**EXERCISE BRIEF:** Check each line of the entries below for the string "fabric"; copy every line where it appears.

**TASK DATA:**
• • •

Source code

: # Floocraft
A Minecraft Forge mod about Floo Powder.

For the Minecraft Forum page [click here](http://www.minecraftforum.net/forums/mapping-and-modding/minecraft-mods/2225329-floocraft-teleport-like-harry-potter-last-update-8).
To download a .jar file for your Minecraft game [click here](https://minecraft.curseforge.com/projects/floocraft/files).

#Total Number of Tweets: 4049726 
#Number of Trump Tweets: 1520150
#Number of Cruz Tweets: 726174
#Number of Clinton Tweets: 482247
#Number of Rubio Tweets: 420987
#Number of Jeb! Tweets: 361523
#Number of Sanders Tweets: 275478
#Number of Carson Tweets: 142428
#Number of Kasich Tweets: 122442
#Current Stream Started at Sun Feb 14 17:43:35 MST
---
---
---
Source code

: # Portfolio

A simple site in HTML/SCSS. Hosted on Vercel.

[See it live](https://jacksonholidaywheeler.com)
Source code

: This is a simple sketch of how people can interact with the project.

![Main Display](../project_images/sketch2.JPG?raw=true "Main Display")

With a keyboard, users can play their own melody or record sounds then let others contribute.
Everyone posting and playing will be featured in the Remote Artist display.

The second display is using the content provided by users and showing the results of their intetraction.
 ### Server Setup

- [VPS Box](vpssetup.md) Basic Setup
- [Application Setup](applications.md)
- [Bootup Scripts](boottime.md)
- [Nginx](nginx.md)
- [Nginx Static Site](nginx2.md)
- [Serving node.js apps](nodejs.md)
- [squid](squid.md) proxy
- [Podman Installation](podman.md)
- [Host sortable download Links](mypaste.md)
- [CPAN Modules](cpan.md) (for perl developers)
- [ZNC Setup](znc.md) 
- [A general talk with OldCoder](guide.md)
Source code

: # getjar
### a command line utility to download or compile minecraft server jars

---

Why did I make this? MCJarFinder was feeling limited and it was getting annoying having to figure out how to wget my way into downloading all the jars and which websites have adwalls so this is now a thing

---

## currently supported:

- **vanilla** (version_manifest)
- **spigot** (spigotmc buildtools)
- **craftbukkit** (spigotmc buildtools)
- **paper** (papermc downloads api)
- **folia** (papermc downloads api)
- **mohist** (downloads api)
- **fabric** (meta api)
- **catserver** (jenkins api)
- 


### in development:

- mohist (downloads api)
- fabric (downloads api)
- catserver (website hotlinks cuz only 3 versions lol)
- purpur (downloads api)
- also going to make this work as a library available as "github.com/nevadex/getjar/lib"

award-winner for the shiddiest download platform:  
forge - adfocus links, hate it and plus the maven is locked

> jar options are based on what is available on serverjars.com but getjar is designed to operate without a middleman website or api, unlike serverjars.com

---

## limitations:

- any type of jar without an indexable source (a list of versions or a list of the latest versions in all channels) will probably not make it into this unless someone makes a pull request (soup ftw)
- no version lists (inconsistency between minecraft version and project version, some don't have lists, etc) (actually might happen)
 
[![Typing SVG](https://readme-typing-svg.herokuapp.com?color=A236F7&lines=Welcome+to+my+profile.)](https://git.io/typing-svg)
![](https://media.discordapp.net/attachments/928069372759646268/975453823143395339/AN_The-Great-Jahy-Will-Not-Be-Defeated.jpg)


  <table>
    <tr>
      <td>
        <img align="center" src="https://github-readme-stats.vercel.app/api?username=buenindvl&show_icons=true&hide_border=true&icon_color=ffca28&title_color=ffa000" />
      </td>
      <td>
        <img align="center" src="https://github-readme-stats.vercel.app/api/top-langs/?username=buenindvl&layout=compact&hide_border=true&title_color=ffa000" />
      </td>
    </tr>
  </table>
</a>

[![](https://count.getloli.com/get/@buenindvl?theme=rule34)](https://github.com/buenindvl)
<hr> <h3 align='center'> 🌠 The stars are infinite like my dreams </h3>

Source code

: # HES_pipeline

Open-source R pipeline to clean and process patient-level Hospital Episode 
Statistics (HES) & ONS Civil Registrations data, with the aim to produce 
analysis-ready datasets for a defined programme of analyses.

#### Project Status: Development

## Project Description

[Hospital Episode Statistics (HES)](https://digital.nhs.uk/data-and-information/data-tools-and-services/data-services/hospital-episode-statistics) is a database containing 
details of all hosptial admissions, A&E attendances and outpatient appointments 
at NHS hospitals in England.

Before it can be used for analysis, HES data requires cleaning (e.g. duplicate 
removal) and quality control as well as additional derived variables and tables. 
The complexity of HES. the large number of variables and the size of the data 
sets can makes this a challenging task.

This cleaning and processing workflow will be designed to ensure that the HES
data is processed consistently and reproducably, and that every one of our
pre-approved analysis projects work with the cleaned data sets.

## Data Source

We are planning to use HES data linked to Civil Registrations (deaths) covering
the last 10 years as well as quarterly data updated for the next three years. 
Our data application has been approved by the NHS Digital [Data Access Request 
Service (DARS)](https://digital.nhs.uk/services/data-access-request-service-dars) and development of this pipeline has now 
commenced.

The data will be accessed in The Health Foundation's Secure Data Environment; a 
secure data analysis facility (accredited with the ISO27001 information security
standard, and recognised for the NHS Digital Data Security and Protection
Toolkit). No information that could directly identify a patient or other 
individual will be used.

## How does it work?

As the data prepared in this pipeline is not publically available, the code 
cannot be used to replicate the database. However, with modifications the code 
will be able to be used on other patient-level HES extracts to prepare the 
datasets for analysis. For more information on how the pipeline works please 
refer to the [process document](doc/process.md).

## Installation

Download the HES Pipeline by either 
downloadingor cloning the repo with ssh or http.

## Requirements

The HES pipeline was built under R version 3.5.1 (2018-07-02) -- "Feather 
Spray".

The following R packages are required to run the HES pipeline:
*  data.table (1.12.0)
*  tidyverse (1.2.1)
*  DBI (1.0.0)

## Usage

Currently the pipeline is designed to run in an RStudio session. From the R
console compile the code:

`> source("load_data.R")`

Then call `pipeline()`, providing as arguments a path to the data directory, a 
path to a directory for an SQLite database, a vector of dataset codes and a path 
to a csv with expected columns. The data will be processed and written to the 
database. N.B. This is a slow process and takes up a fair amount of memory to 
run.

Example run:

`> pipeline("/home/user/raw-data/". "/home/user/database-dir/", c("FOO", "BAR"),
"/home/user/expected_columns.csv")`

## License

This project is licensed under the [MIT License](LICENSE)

• • •

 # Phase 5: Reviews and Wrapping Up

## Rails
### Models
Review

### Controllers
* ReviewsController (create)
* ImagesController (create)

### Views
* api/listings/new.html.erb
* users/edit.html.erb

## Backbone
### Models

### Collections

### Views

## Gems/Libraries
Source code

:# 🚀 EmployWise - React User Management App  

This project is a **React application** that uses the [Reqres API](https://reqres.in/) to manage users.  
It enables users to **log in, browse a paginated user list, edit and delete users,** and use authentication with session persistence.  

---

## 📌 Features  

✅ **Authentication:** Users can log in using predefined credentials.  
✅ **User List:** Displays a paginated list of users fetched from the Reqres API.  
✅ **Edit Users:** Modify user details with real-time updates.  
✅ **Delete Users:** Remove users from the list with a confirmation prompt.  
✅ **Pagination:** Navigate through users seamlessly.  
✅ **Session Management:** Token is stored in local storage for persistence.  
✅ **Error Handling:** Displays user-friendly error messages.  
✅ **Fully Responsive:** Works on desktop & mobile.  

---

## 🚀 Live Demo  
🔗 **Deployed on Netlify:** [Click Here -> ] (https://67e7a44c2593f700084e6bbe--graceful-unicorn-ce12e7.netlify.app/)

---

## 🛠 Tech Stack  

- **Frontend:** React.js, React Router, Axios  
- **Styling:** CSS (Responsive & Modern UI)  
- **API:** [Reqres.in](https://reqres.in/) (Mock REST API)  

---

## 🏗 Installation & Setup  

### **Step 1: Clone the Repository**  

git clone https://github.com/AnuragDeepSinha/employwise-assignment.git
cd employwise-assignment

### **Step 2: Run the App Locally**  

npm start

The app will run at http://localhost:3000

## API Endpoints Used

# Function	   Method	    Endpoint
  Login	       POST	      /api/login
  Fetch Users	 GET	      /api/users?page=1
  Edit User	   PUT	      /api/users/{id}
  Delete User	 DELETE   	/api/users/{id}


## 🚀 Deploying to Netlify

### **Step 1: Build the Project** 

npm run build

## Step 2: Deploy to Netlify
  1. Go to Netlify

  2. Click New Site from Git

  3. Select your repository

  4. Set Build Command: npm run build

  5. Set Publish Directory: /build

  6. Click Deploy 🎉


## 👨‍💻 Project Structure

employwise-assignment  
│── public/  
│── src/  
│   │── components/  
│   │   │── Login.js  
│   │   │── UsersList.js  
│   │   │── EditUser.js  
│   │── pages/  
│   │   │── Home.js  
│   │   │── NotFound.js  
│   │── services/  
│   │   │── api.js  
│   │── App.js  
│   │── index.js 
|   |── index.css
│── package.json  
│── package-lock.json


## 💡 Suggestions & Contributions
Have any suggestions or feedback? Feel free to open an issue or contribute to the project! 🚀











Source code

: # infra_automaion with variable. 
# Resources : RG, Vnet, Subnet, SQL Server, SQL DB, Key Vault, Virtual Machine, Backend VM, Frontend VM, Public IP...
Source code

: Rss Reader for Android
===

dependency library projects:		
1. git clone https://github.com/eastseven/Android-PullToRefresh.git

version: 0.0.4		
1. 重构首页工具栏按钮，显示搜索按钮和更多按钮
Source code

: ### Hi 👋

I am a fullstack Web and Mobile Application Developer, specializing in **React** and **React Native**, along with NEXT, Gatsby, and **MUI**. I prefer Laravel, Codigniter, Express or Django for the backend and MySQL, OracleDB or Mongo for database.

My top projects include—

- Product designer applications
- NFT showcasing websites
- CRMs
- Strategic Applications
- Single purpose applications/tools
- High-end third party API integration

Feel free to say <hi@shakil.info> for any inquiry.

• • •

**FINISHED TASK:**
- **fabric** (meta api)
- fabric (downloads api)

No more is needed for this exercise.